My Age of Anxiety: Fear, Hope, Dread, and the Search for Peace of Mind
Scott Stossel - 2014
Today, it is the most common form of officially classified mental illness. Scott Stossel gracefully guides us across the terrain of an affliction that is pervasive yet too often misunderstood. Drawing on his own long-standing battle with anxiety, Stossel presents an astonishing history, at once intimate and authoritative, of the efforts to understand the condition from medical, cultural, philosophical, and experiential perspectives.

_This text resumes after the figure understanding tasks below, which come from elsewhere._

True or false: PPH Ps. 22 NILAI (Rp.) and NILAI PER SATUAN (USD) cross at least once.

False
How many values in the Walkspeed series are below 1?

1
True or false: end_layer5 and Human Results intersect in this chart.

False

He ranges from the earliest medical reports of Galen and Hippocrates, through later observations by Robert Burton and Søren Kierkegaard, to the investigations by great nineteenth-century scientists, such as Charles Darwin, William James, and Sigmund Freud, as they began to explore its sources and causes, to the latest research by neuroscientists and geneticists. Stossel reports on famous individuals who struggled with anxiety, as well as on the afflicted generations of his own family. His portrait of anxiety reveals not only the emotion’s myriad manifestations and the anguish anxiety produces but also the countless psychotherapies, medications, and other (often outlandish) treatments that have been developed to counteract it. Stossel vividly depicts anxiety’s human toll—its crippling impact, its devastating power to paralyze—while at the same time exploring how those who suffer from it find ways to manage and control it. My Age of Anxiety is learned and empathetic, humorous and inspirational, offering the reader great insight into the biological, cultural, and environmental factors that contribute to the affliction.

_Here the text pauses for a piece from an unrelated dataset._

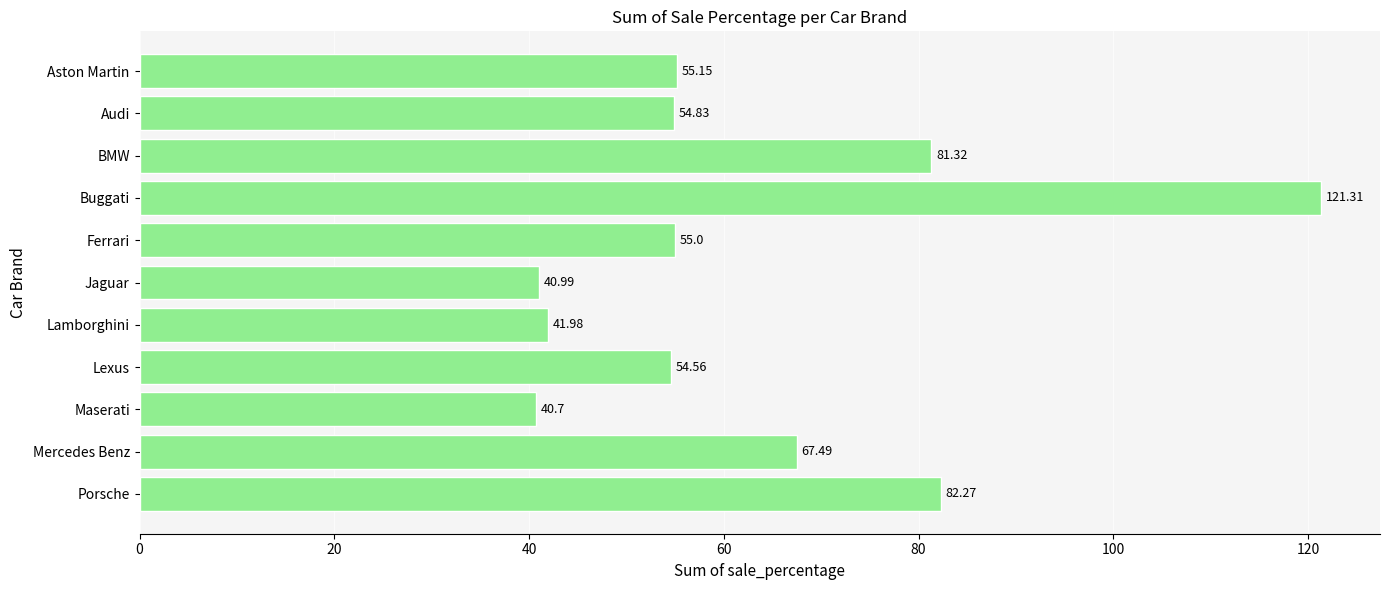

At which category does the chart reach its minimum across all series?

Maserati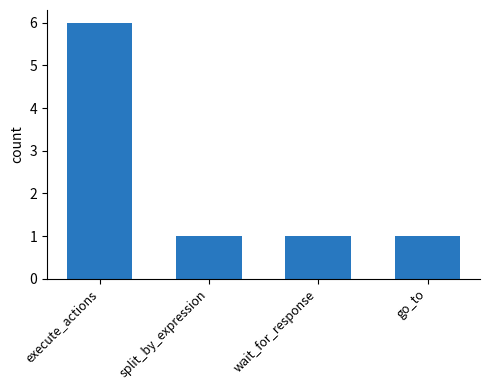

Count the number of categories in the chart.

4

Social: Why Our Brains Are Wired to Connect
Matthew D. Lieberman - 2013
It is believed that we must commit 10,000 hours to master a skill. According to Lieberman, each of us has spent 10,000 hours learning to make sense of people and groups by the time we are ten. Social argues that our need to reach out to and connect with others is a primary driver behind our behavior. We believe that pain and pleasure alone guide our actions. Yet, new research using fMRI – including a great deal of original research conducted by Lieberman and his UCLA lab -- shows that our brains react to social pain and pleasure in much the same way as they do to physical pain and pleasure. Fortunately, the brain has evolved sophisticated mechanisms for securing our place in the social world. We have a unique ability to read other people’s minds, to figure out their hopes, fears, and motivations, allowing us to effectively coordinate our lives with one another. And our most private sense of who we are is intimately linked to the important people and groups in our lives. This wiring often leads us to restrain our selfish impulses for the greater good. These mechanisms lead to behavior that might seem irrational, but is really just the result of our deep social wiring and necessary for our success as a species. Based on the latest cutting edge research, the findings in Social have important real-world implications. Our schools and businesses, for example, attempt to minimalize social distractions. But this is exactly the wrong thing to do to encourage engagement and learning, and literally shuts down the social brain, leaving powerful neuro-cognitive resources untapped. The insights revealed in this pioneering book suggest ways to improve learning in schools, make the workplace more productive, and improve our overall well-being.